During weekly Chairman’s Rounds a medical student would interview a patient in front of the other students and under the supervision of either the department chairman or another senior psychiatry faculty member. Up till that point third year medical school was pretty passive…do lots of scut work, know lab results when making work rounds, go to lectures at noon, take the ubiquitous multiple choice tests. This was different, this was scary
Somebody had to be first, but I have no idea how the “honor” fell to me. I sat in the front of the lecture hall, my classmates scattered about the hall in groups of 3-4 in their short white coats whispering in nervous anticipation. If you’re going to swim with sharks, don’t bleed, even while you wrestle an alligator.
The patient, a tired, thin middle aged woman, was escorted by two bulky attendants. She’d spent the night in solitary restraints. And she was as mad as hell…

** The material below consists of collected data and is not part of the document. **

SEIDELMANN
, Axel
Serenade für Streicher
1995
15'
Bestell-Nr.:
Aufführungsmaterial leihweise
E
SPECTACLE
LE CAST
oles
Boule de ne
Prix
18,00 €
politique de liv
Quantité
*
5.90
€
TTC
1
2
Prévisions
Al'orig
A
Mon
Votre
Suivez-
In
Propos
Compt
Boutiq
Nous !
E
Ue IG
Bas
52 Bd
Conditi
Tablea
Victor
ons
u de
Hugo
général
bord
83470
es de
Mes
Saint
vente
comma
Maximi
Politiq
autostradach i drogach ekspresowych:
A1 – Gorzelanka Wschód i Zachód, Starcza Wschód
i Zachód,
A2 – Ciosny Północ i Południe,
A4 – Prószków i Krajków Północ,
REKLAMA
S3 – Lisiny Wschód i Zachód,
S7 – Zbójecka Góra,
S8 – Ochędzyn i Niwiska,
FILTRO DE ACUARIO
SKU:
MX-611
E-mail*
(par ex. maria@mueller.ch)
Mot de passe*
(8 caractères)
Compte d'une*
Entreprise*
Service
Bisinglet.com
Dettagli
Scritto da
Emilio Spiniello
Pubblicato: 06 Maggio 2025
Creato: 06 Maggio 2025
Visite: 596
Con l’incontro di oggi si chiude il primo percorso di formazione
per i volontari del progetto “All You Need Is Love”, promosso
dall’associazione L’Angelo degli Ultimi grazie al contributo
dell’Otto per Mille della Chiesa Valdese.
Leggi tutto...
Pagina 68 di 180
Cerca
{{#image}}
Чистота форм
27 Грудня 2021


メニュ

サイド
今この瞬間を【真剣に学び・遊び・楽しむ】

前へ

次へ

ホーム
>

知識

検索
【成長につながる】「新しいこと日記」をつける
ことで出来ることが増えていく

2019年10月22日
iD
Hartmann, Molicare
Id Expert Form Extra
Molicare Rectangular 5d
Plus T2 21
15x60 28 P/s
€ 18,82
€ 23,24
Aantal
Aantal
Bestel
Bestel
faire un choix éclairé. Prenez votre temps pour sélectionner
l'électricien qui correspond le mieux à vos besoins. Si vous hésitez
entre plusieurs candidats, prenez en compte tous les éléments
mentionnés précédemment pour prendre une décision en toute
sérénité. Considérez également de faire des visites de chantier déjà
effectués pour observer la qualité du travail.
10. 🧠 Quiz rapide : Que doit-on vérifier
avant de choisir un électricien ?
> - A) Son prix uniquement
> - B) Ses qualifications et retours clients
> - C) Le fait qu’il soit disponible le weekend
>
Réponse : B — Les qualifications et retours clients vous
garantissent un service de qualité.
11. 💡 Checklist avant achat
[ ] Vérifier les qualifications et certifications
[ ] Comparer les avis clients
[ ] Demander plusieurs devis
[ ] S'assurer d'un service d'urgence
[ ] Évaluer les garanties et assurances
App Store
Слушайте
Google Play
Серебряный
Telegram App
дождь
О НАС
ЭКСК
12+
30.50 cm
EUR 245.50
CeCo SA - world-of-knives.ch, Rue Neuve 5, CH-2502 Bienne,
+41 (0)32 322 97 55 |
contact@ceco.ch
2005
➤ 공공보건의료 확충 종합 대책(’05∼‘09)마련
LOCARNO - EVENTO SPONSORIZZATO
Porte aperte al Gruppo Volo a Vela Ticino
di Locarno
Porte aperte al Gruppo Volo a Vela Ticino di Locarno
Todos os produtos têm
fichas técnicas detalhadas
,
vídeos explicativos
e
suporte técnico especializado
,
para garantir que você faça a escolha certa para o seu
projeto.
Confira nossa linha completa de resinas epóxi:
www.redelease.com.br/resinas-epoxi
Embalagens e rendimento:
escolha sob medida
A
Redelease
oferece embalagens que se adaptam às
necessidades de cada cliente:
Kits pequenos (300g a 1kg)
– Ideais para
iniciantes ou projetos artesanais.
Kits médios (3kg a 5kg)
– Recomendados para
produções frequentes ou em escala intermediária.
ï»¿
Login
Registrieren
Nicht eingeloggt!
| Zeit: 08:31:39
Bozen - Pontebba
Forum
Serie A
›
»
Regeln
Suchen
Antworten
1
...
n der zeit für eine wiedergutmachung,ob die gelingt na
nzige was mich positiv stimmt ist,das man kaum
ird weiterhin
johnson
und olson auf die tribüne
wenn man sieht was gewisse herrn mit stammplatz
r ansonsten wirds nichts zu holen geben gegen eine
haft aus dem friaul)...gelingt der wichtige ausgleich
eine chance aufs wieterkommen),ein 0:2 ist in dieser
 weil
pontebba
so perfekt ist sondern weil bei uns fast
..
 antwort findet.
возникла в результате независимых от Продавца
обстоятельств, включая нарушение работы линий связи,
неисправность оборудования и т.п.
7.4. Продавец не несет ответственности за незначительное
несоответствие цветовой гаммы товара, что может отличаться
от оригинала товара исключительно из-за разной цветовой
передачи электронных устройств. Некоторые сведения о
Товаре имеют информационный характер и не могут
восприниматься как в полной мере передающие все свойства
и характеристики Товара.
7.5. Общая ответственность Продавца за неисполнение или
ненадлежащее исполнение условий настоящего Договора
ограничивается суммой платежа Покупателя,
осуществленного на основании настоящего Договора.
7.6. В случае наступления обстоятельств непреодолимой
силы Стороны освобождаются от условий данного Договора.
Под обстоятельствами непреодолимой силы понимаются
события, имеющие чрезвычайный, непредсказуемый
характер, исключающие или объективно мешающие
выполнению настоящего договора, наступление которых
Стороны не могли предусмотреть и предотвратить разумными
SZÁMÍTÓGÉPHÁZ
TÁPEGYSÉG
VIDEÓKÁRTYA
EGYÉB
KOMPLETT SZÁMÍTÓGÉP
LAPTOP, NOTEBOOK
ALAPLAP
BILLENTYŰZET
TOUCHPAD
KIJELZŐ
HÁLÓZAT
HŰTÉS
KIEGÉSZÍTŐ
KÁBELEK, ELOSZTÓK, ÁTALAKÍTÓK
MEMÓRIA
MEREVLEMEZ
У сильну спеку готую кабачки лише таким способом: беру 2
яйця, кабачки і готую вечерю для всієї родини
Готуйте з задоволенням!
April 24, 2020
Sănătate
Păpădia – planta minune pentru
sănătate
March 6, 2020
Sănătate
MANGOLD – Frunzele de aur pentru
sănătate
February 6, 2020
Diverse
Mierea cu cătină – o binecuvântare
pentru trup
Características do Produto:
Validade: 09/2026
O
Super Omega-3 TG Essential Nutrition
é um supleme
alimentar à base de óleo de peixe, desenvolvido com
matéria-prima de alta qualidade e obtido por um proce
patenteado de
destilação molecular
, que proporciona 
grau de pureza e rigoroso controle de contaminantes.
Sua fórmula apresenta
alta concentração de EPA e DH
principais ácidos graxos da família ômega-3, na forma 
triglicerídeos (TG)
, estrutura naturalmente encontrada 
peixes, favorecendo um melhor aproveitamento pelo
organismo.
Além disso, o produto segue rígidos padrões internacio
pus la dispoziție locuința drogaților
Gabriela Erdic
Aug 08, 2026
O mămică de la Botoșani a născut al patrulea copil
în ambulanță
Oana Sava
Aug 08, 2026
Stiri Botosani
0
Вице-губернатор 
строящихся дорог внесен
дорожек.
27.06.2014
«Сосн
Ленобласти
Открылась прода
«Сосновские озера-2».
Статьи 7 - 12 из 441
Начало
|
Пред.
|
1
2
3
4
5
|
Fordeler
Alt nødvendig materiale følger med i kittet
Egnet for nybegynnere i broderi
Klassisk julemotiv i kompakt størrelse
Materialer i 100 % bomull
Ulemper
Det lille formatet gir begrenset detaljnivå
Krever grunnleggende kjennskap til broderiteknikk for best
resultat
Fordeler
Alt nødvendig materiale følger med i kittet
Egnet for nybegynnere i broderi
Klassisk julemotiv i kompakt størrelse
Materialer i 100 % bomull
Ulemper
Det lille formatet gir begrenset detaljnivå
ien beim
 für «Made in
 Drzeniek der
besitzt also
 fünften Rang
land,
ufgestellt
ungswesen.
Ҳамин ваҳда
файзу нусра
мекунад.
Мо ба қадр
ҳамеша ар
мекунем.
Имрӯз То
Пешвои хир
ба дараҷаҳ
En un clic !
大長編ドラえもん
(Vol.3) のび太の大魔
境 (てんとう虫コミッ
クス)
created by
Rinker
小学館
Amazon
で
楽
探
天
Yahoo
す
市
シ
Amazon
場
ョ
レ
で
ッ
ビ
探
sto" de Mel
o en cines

I rose to my feet “Hello, I am”
“THOSE SONS BITCHES TIED ME TO THE F****** BED!!!” as she lunged toward me.
As the attendants gently restrained her and my adrenaline (which we had only the year before we learned was properly called epinephrine) caused my blood to run cold, and right then it happened: a rotational shift in perspective. What to do…what to say? I stood outside my own first person narrative, naked, a trillion nerve cells on end.
“That must have been humiliating”
Suddenly but temporarily subdued “Yes but they locked me in that room.”
“I can’t imagine”
But I could, and I did. In a way unburdened by false sentimentality I stepped through my self, becoming momentarily selfless and as I became so I stood beside her in a space where I understood her anger and pain from the perspective of non-judgmental awareness etched with a laser into the moment.
The contact was brief. States of insight like this can be illusory and fleeting, too intense for either to maintain for long. I don’t clearly remember what happened after that. I don’t think I got too far into eliciting signs and symptoms, to be compared on a checklist in the DSM-III. I doubt I understood the psychosocial stressors that lead her to that place. I doubt I gained any insight into her inherited and biological makeup. I do remember the professor stepped in and took over thanking the patient before sending her off with the attendants.
Over 30 years later I can still re-live that feeing of bare selfless awareness.